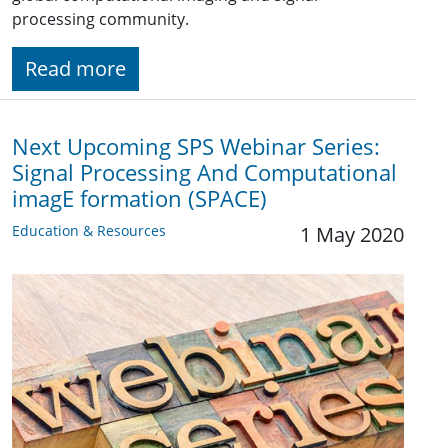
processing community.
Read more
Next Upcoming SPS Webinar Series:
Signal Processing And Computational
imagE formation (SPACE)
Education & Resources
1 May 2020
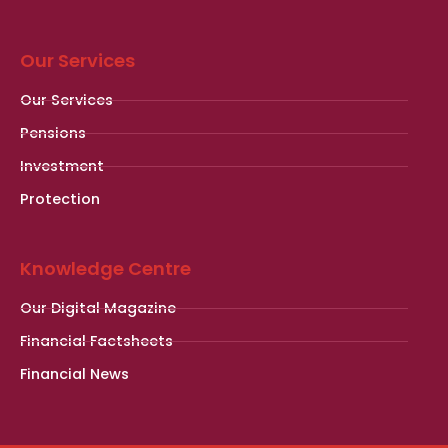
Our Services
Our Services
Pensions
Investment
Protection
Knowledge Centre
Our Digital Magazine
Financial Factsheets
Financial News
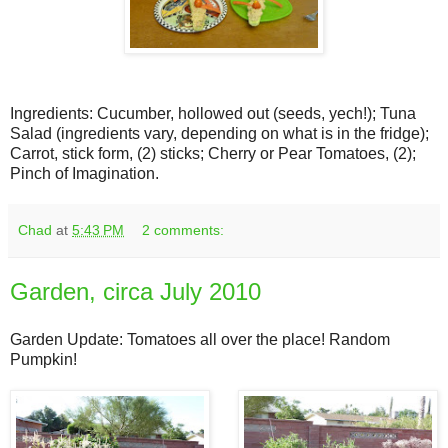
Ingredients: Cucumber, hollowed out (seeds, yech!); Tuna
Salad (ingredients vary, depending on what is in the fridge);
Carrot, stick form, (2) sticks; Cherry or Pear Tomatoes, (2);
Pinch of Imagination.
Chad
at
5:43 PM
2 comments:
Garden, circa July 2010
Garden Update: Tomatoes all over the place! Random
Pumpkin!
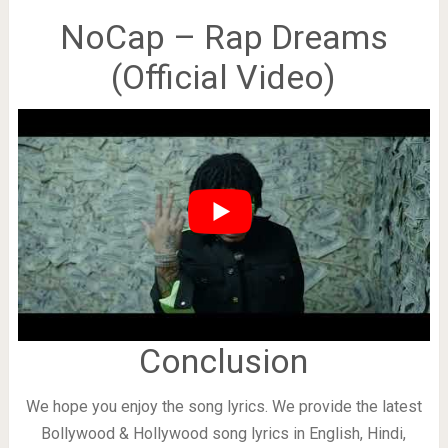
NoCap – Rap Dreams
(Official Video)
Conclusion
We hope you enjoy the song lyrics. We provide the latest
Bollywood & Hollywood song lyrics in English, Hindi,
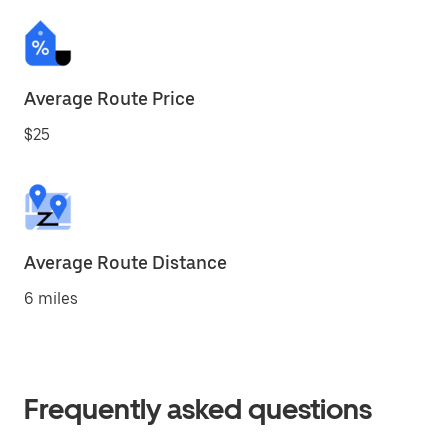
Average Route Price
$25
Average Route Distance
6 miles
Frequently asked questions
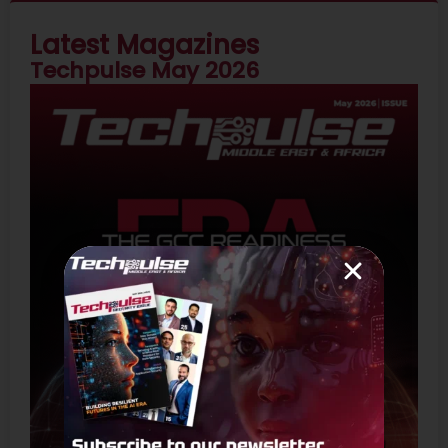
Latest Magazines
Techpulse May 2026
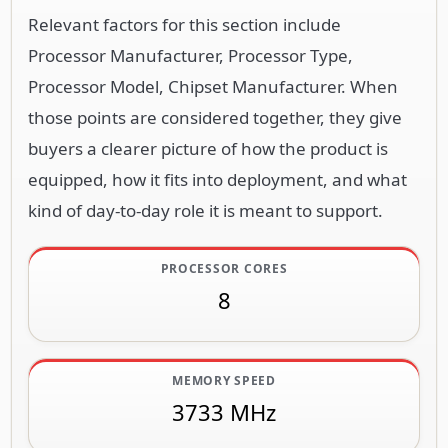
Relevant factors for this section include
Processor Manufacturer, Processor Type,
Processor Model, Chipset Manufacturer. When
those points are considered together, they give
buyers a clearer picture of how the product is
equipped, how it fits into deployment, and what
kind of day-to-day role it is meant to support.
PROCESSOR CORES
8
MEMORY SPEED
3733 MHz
...
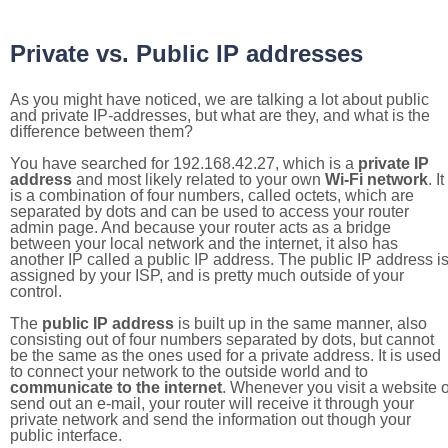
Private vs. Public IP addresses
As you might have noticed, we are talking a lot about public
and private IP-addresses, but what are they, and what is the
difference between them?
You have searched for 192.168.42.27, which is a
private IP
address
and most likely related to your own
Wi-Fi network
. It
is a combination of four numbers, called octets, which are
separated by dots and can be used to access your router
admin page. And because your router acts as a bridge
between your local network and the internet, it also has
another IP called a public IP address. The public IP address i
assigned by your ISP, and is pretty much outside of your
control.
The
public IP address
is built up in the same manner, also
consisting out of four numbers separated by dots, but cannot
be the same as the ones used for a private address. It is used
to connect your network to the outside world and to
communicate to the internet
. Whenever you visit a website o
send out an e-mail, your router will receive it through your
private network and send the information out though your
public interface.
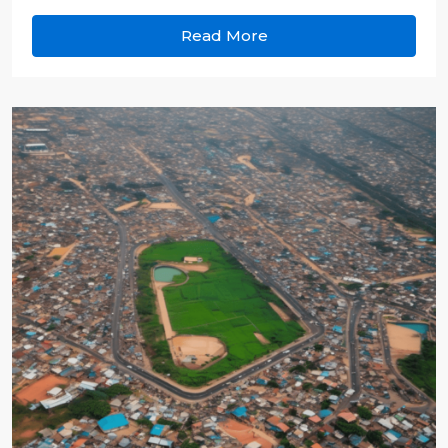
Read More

## DESCRIPTION OF THE TASK
In the data above, the stretch from the line with "processing community." through the line with "Salad (ingredients vary, depending" is to be returned exactly, minus any pictures.

## OUTPUT OF THE TASK
processing community.
Read more
Next Upcoming SPS Webinar Series:
Signal Processing And Computational
imagE formation (SPACE)
Education & Resources
1 May 2020
Our Services
Our Services
Pensions
Investment
Protection
Knowledge Centre
Our Digital Magazine
Financial Factsheets
Financial News
Ingredients: Cucumber, hollowed out (seeds, yech!); Tuna
Salad (ingredients vary, depending on what is in the fridge);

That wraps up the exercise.